A popular alternative to Swedish massage which utilizes similar techniques, yet is applied more slowly and with focused intention.  In addition to addressing the superficial layer of muscle, it accesses the deepest layers of muscle, tendons, ligaments and fascia.
“Ashi” means foot; “atsu” means pressure. This modality uses bars affixed to the ceiling for balance, allowing the practitioner to use their body weight to deliver an intensely relaxing massage. Instead of the specific pressure of thumbs and elbows, the broad surface of the foot enables deeper work that is not painful and results in less soreness than traditional deep tissue.
Post-session care (24-48 hours):
1) Ashiatsu is especially decompressing to the spine; sitting for prolonged periods can negate these benefits.
2) Avoid large, repetitive twisting movements or any heavy lifting.  This modality is so opening that it is best to take it easy after your session.  
Moist heat packs are applied to the body to increase circulation and decrease pain, stiffness, and muscle spasms. This is an excellent preparation for massage, as the tissues are warmed and ready to receive. Ice massage is beneficial for inflammation from injury, surgery, tendonitis and other conditions that cause tissue swelling.
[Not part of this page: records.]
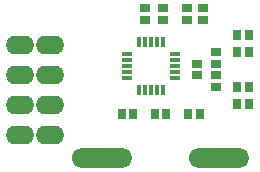
<source format=gts>
G04*
G04 #@! TF.GenerationSoftware,Altium Limited,Altium Designer,22.7.1 (60)*
G04*
G04 Layer_Color=8388736*
%FSLAX44Y44*%
%MOMM*%
G71*
G04*
G04 #@! TF.SameCoordinates,7A3DA631-0345-4E00-B8C7-321365C47752*
G04*
G04*
G04 #@! TF.FilePolarity,Negative*
G04*
G01*
G75*
%ADD17R,0.7500X0.8500*%
%ADD18O,0.9000X0.4000*%
%ADD19O,0.4000X0.9000*%
%ADD20R,0.8500X0.7500*%
%ADD21O,5.1500X1.6500*%
%ADD22O,2.4000X1.6000*%
D17*
X470000Y390000D02*
D03*
Y376000D02*
D03*
X460000Y390000D02*
D03*
Y376000D02*
D03*
X470000Y346000D02*
D03*
X460000D02*
D03*
X470000Y332000D02*
D03*
X460000D02*
D03*
X390000Y323000D02*
D03*
X400000D02*
D03*
X362000D02*
D03*
X372000D02*
D03*
X428000D02*
D03*
X418000D02*
D03*
D18*
X407000Y374000D02*
D03*
X367000Y364000D02*
D03*
X407000D02*
D03*
Y359000D02*
D03*
Y354000D02*
D03*
X367000Y359000D02*
D03*
Y354000D02*
D03*
X407000Y369000D02*
D03*
X367000D02*
D03*
Y374000D02*
D03*
D19*
X387000Y384000D02*
D03*
X382000Y344000D02*
D03*
X397000Y384000D02*
D03*
Y344000D02*
D03*
X392000D02*
D03*
X382000Y384000D02*
D03*
X377000Y344000D02*
D03*
Y384000D02*
D03*
X392000D02*
D03*
X387000Y344000D02*
D03*
D20*
X417000Y403000D02*
D03*
Y413000D02*
D03*
X397000Y403000D02*
D03*
Y413000D02*
D03*
X431000D02*
D03*
Y403000D02*
D03*
X382000Y413000D02*
D03*
Y403000D02*
D03*
X442000Y376000D02*
D03*
Y366000D02*
D03*
Y346000D02*
D03*
Y356000D02*
D03*
X426000Y356000D02*
D03*
Y366000D02*
D03*
D21*
X345470Y286000D02*
D03*
X444530D02*
D03*
D22*
X276300Y382100D02*
D03*
X301700D02*
D03*
Y356700D02*
D03*
X276300D02*
D03*
Y331300D02*
D03*
X301700D02*
D03*
X276300Y305900D02*
D03*
X301700D02*
D03*
M02*

</source>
A Traditional Chinese Medicine technique that is effective in moving circulatory and energetic stagnation, and for treating adhesions and scar tissue. A pooling of blood is likely to occur at the area of treatment, resulting in bruise-like marks; this is a sign that stagnant blood and toxic energy is being moved and released from the system. Cupping uses glass, silicone, or bamboo cups with either fire or a vacuum to create suction.
Post-session care:
1) The surface of the body is opened by cupping, and will be vulnerable to cold or pathogenic factors.  These can cause tightness and stagnation to return to the area.  Keeping the treatment area covered for at least 24 hours after your session will effectively protect it.  Warm showers are fine, but staying away from temperature extremes (hot tubs or cold pools) is best.
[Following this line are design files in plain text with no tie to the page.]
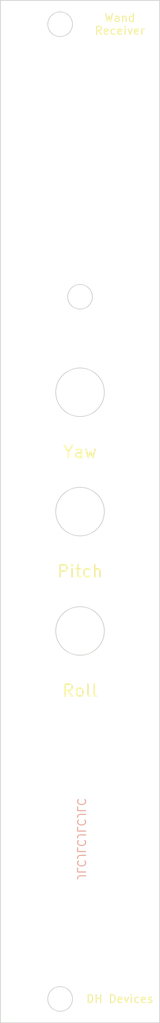
<source format=kicad_pcb>
(kicad_pcb (version 20221018) (generator pcbnew)

  (general
    (thickness 1.6)
  )

  (paper "A4")
  (layers
    (0 "F.Cu" signal)
    (31 "B.Cu" signal)
    (32 "B.Adhes" user "B.Adhesive")
    (33 "F.Adhes" user "F.Adhesive")
    (34 "B.Paste" user)
    (35 "F.Paste" user)
    (36 "B.SilkS" user "B.Silkscreen")
    (37 "F.SilkS" user "F.Silkscreen")
    (38 "B.Mask" user)
    (39 "F.Mask" user)
    (40 "Dwgs.User" user "User.Drawings")
    (41 "Cmts.User" user "User.Comments")
    (42 "Eco1.User" user "User.Eco1")
    (43 "Eco2.User" user "User.Eco2")
    (44 "Edge.Cuts" user)
    (45 "Margin" user)
    (46 "B.CrtYd" user "B.Courtyard")
    (47 "F.CrtYd" user "F.Courtyard")
    (48 "B.Fab" user)
    (49 "F.Fab" user)
    (50 "User.1" user)
    (51 "User.2" user)
    (52 "User.3" user)
    (53 "User.4" user)
    (54 "User.5" user)
    (55 "User.6" user)
    (56 "User.7" user)
    (57 "User.8" user)
    (58 "User.9" user)
  )

  (setup
    (pad_to_mask_clearance 0)
    (grid_origin 112.2 50.9)
    (pcbplotparams
      (layerselection 0x00010fc_ffffffff)
      (plot_on_all_layers_selection 0x0000000_00000000)
      (disableapertmacros false)
      (usegerberextensions false)
      (usegerberattributes true)
      (usegerberadvancedattributes true)
      (creategerberjobfile true)
      (dashed_line_dash_ratio 12.000000)
      (dashed_line_gap_ratio 3.000000)
      (svgprecision 4)
      (plotframeref false)
      (viasonmask false)
      (mode 1)
      (useauxorigin false)
      (hpglpennumber 1)
      (hpglpenspeed 20)
      (hpglpendiameter 15.000000)
      (dxfpolygonmode true)
      (dxfimperialunits true)
      (dxfusepcbnewfont true)
      (psnegative false)
      (psa4output false)
      (plotreference true)
      (plotvalue true)
      (plotinvisibletext false)
      (sketchpadsonfab false)
      (subtractmaskfromsilk false)
      (outputformat 1)
      (mirror false)
      (drillshape 1)
      (scaleselection 1)
      (outputdirectory "")
    )
  )

  (net 0 "")

  (gr_circle (center 122.2 130.15) (end 125.25 130.15)
    (stroke (width 0.1) (type default)) (fill none) (layer "Edge.Cuts") (tstamp 3e98b744-d4a1-4a9d-9ab4-fc9d98312d8f))
  (gr_circle (center 119.7 53.9) (end 121.25 53.9)
    (stroke (width 0.1) (type default)) (fill none) (layer "Edge.Cuts") (tstamp 7f4b7e7b-f532-4627-8104-4d5de35693c2))
  (gr_rect (start 112.2 50.9) (end 132.2 179.4)
    (stroke (width 0.1) (type default)) (fill none) (layer "Edge.Cuts") (tstamp 9f493674-7edd-44dc-8f3e-45d340a52938))
  (gr_circle (center 122.2 115.15) (end 125.25 115.15)
    (stroke (width 0.1) (type default)) (fill none) (layer "Edge.Cuts") (tstamp a95cd867-701b-4c0f-a23a-57e19cfda8dc))
  (gr_circle (center 122.2 100.15) (end 125.25 100.15)
    (stroke (width 0.1) (type default)) (fill none) (layer "Edge.Cuts") (tstamp b12370ee-fd5c-48bf-bb75-6ecc88c643ee))
  (gr_circle (center 122.2 88.15) (end 123.75 88.15)
    (stroke (width 0.1) (type default)) (fill none) (layer "Edge.Cuts") (tstamp f4594004-fba1-4673-bbec-8ba806444667))
  (gr_circle (center 119.7 176.4) (end 121.25 176.4)
    (stroke (width 0.1) (type default)) (fill none) (layer "Edge.Cuts") (tstamp f7badc1e-97e2-4105-83b7-11671f7da3f7))
  (gr_text "JLCJLCJLCJLC" (at 122.35 156.3 -90) (layer "B.SilkS") (tstamp c7bb00a7-c2d3-48f8-96af-ba764d9ceba4)
    (effects (font (size 1 1) (thickness 0.15)) (justify mirror))
  )
  (gr_text "Yaw" (at 122.2 107.65) (layer "F.SilkS") (tstamp 72495b41-7a90-4ef5-bde5-ac9339074bd9)
    (effects (font (size 1.5 1.5) (thickness 0.2)))
  )
  (gr_text "DH Devices" (at 127.2 176.4) (layer "F.SilkS") (tstamp 82723ec9-d1e6-46d7-a4f2-84393b23db62)
    (effects (font (size 1 1) (thickness 0.15)))
  )
  (gr_text "Roll" (at 122.2 137.65) (layer "F.SilkS") (tstamp cfcdbc76-537b-49c4-aed8-a43a5f223989)
    (effects (font (size 1.5 1.5) (thickness 0.2)))
  )
  (gr_text "Pitch" (at 122.2 122.65) (layer "F.SilkS") (tstamp d0bb23d0-2eed-4770-a303-1dad817dd705)
    (effects (font (size 1.5 1.5) (thickness 0.2)))
  )
  (gr_text "Wand\nReceiver" (at 127.2 53.9) (layer "F.SilkS") (tstamp e0747dc9-84dd-4754-9a7b-1d3f229ff318)
    (effects (font (size 1 1) (thickness 0.15)))
  )

)

</source>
2) The marks brought to the surface of the skin fade at different rates for each individual; some may dissipate within a day or two, while others can last up to two weeks or more.  

Another Traditonal Chinese Medicine technique is gua sha; its indications and results are very similar to cupping.  It uses a tool such as a spoon to scrape the skin.
Post-session care:
See “cupping” above.
Massage that considers the needs of the mother before and after childbirth. Pillows and bolstering are used to create a comfortable side-lying position. Muscular discomfort, nerve pain, and swelling in the legs can be reduced. Once the mother is full-term, certain points can be stimulated to encourage a quicker and less painful birthing process. Scar tissue massage can be applied to a c-section scar to promote healthy tissue function and healing.
Smooth, flat, heated stones are used to warm the tissues using long, relaxing strokes. Once the muscles are warm and the stones have cooled a bit, they can be used as tools for applying a deeper, more specific pressure.